Professor Rachel Armstrong from Newcastle University has joined forces with artist Cécile B Evans to create a new art installation. The exhibition is based at Whitechapel Gallery in London’s East End, and is now open to the general public.
The exhibition is called ‘Is This Tomorrow?’, and is taking centre stage in the gallery. Taking its inspiration and title from the 1956 exhibition, the public can witness 10 immersive projects depicting different ideas of what the future holds. The work came together through the collaboration of 37 different artists and architects.
The different projects take on a range of 21st century issues, from climate change and migration to technology and spirituality, and are presented in a variety of mediums such as models, environments, objects, and films.
Professor Armstrong is a Professor of Experimental Architecture at Newcastle University. The installation she created in tandem with Evans includes microbes, a curtain of fog, and other elements within frameworks dictated by unorthodox units of measurement. An example of their work you can see at the gallery is the creation of a 13sqm surface area, as this is suggested to be the smallest acceptable amount of space for human living.

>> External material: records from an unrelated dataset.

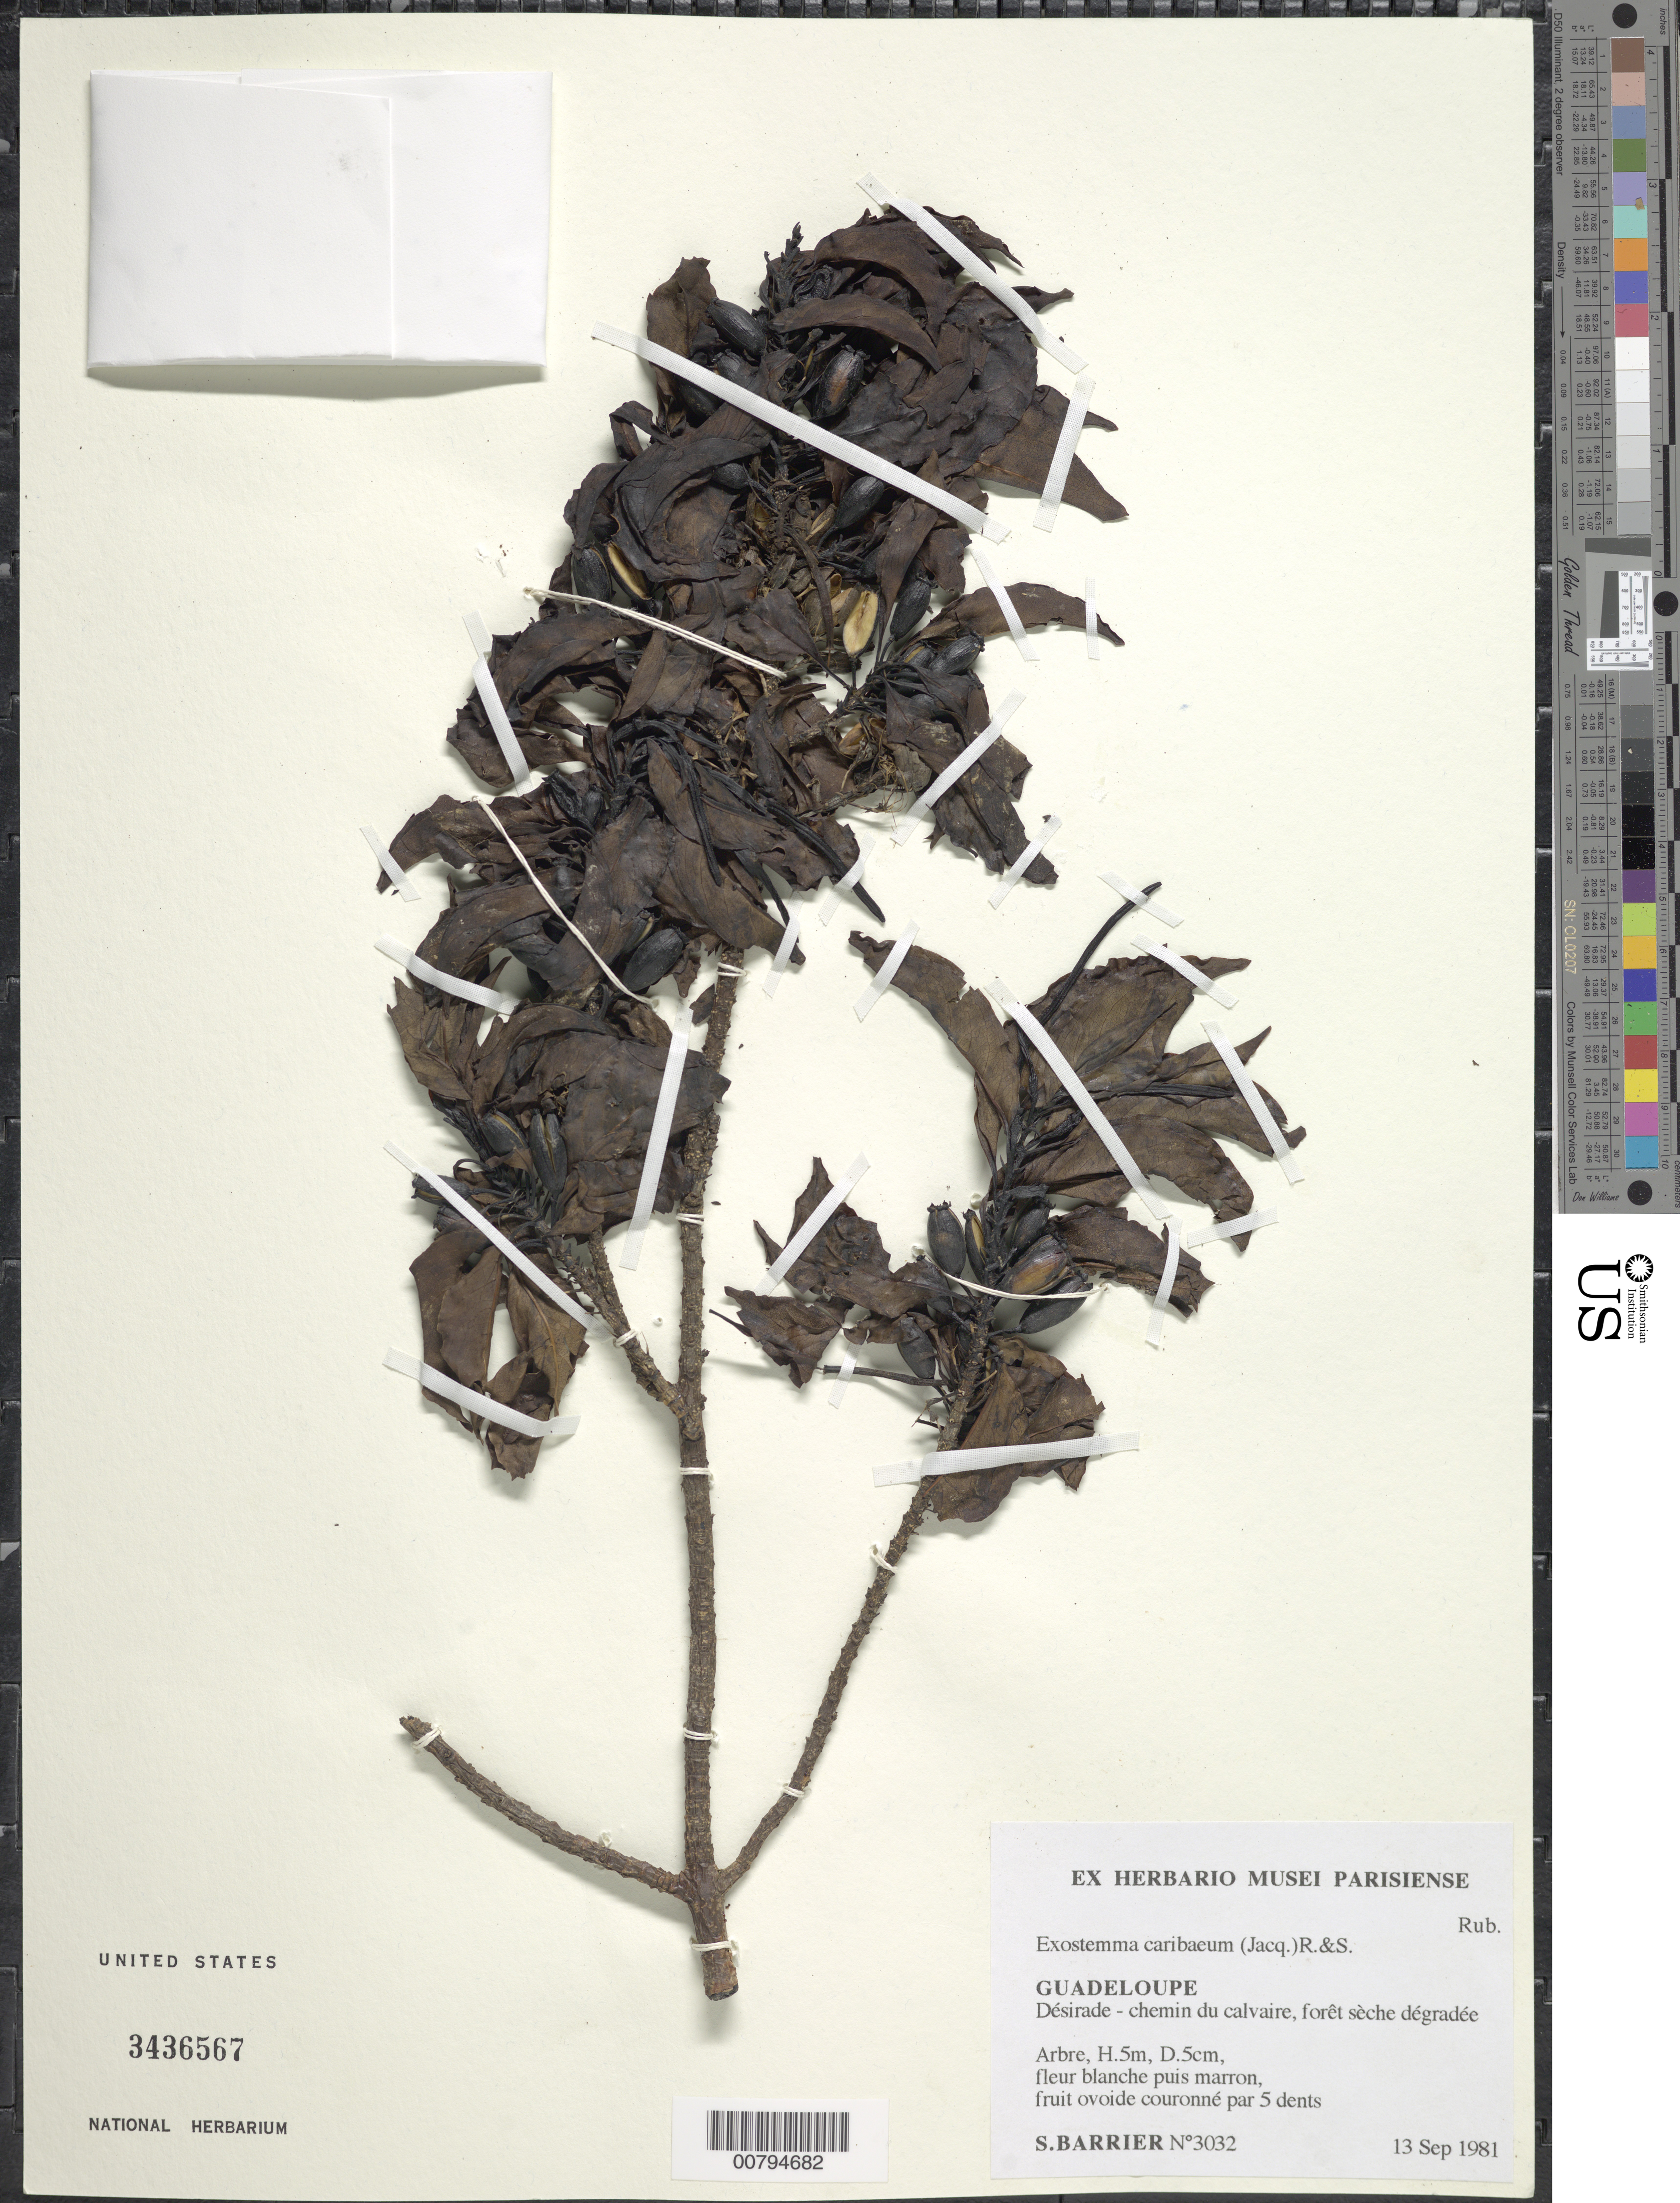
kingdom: Plantae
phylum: Tracheophyta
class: Magnoliopsida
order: Gentianales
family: Rubiaceae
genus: Exostema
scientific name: Exostema caribaeum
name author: (Jacq.) Roem. & Schult.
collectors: S. Barrier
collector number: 3032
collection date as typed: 13 Sep 1981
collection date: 1981-09-13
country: Guadeloupe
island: La Désirade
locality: Désirade. Chemin du calcaire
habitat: Foret sèche dégradée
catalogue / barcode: US 3436567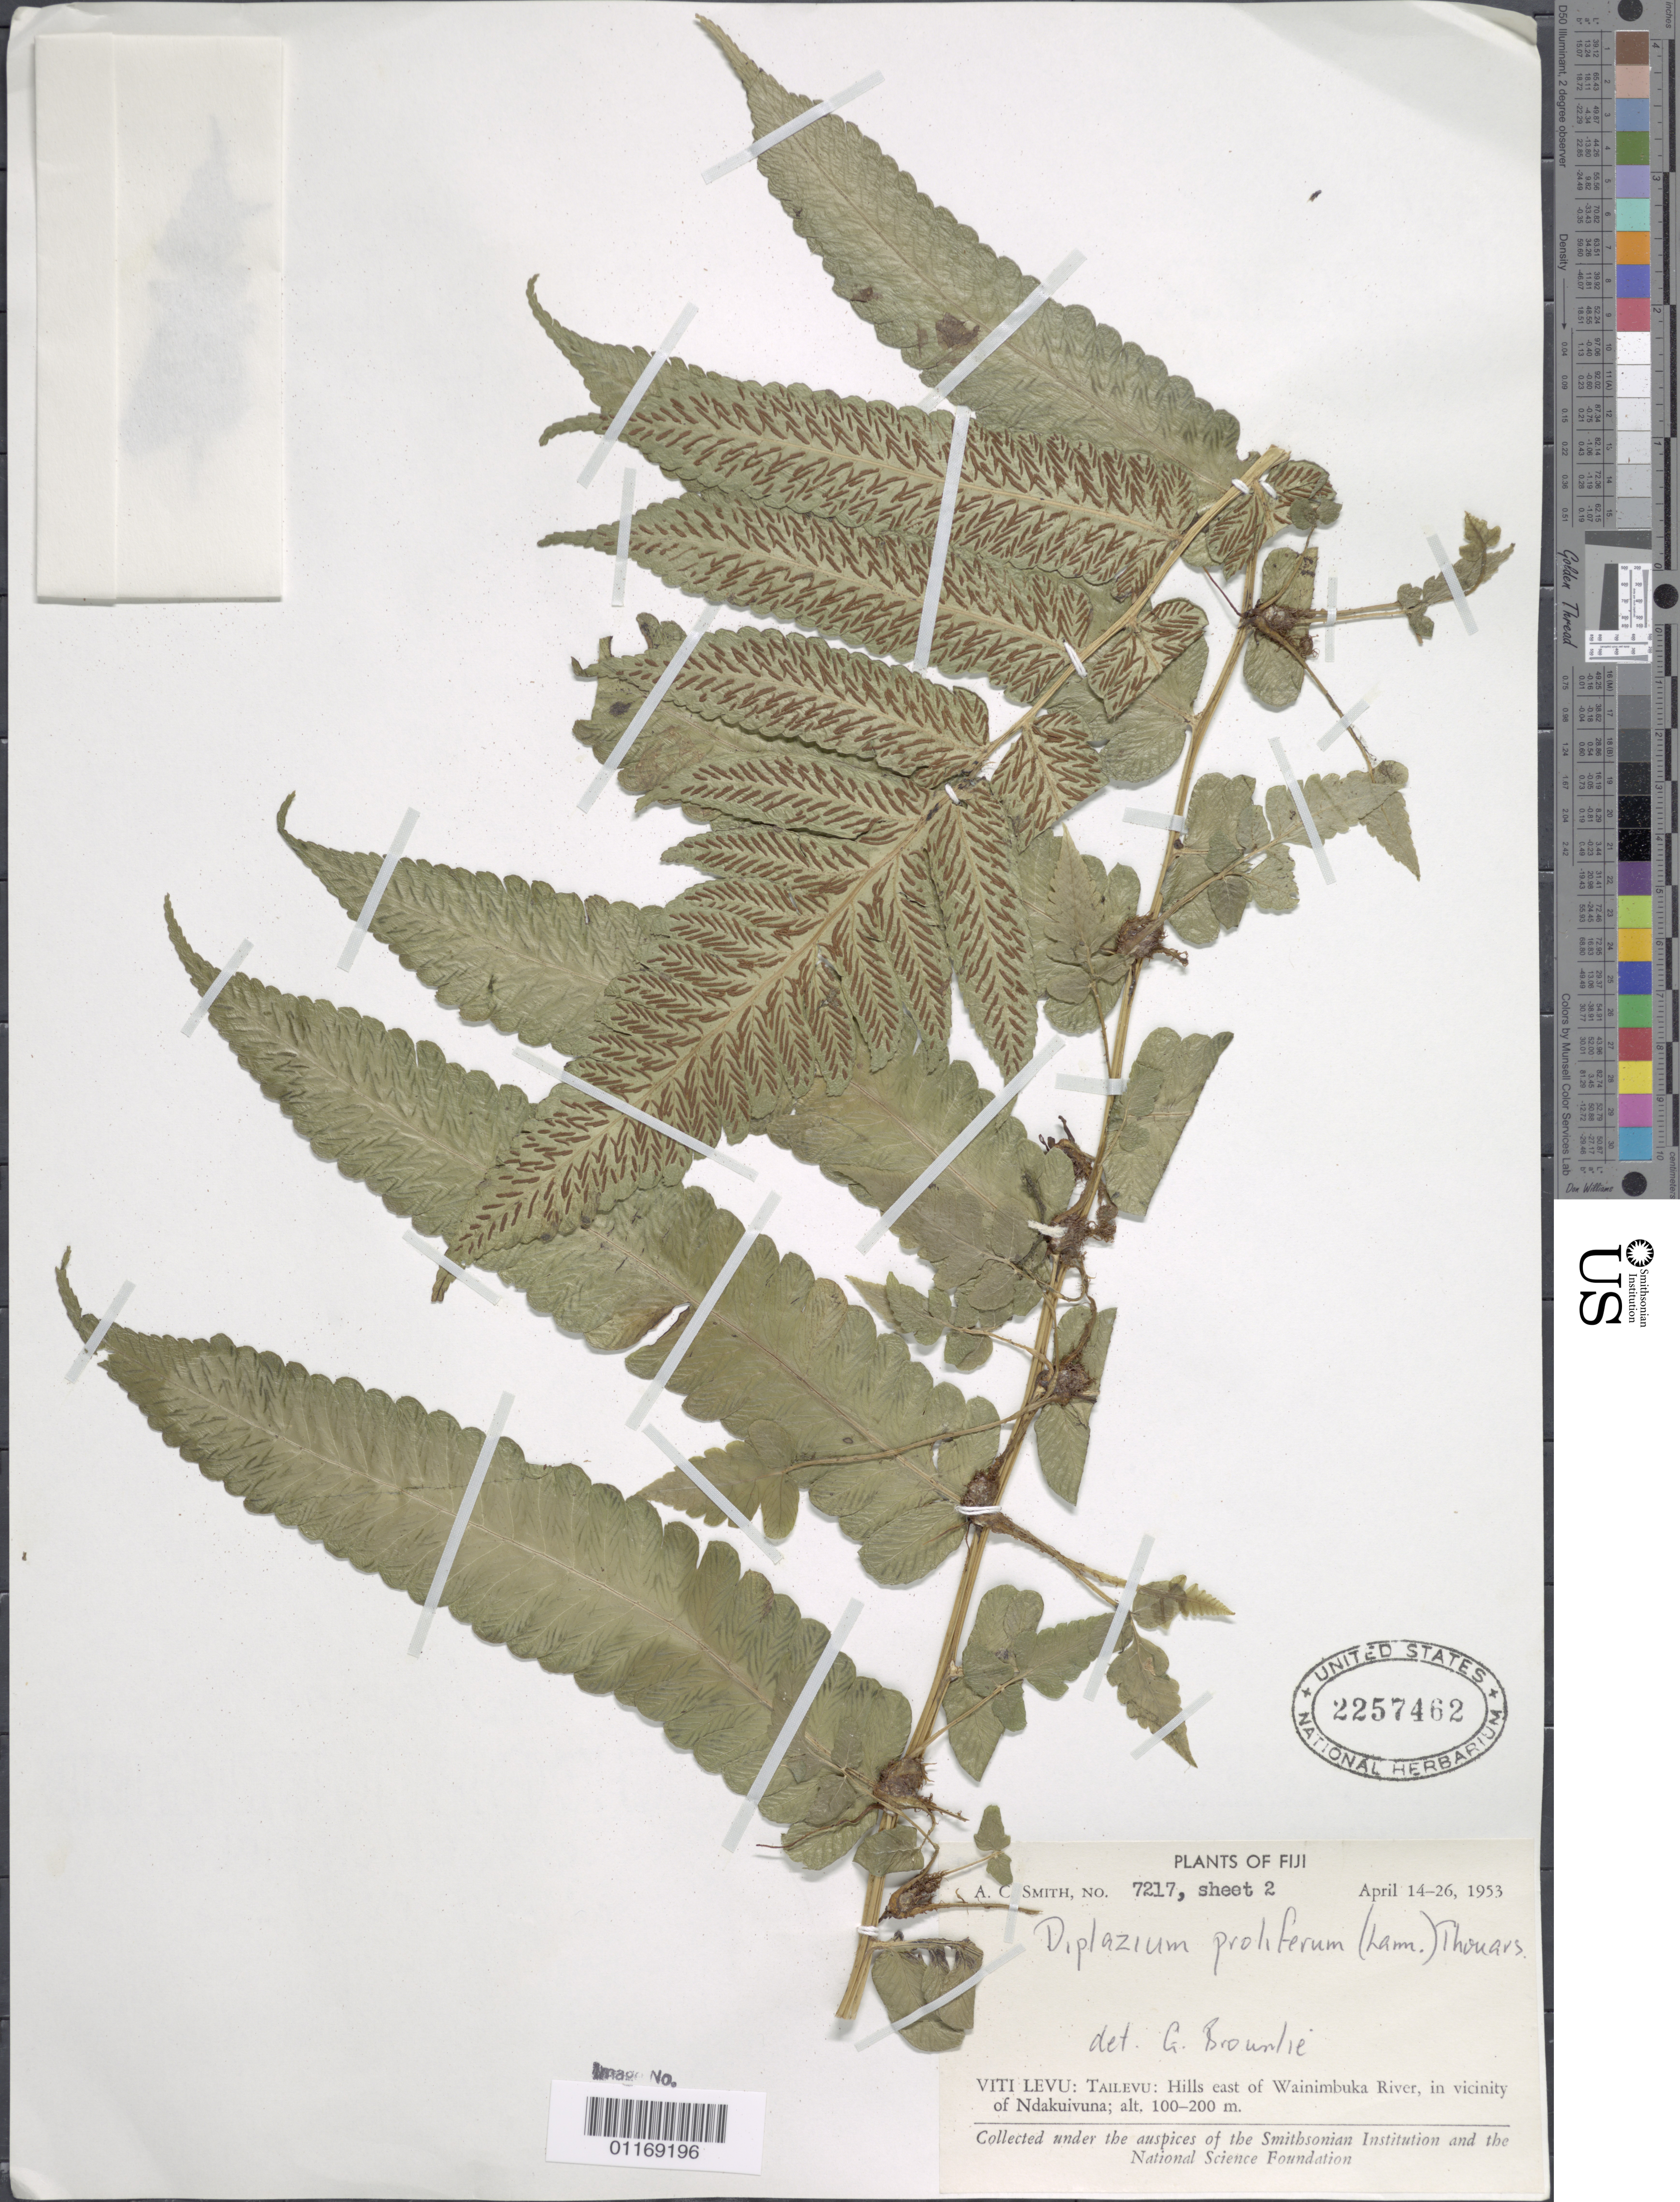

The microbes within the installation will take the form of ‘Living Bricks’, which were developed as part of the €3.2m Living Architecture scheme of which Professor Armstrong is the main coordinator. These bricks are able to convert sunlight into electricity, as well as recycling wastewater.
Upon working with Evans, Professor Armstrong said “the collaboration with Cécile prompted us to set new challenges for what architecture might be. Working with [Professor] Ioannis, whose pioneering work with microbial fuel cells took 'sustainable' technology to a new level, made it possible for us to start designing with metabolism. This is a new field and one that we are now pioneering.”
The gallery is also aiming to immerse children into the exhibition, where they are welcome to work with artists, and play with images and sounds to create their visions of the future.
‘Sinister and fun… gives everyone something to think about.’ - The Observer
The gallery is open six days a week, and tickets start from just £12.50. ‘Is This Tomorrow?’ runs until 12th May 2019.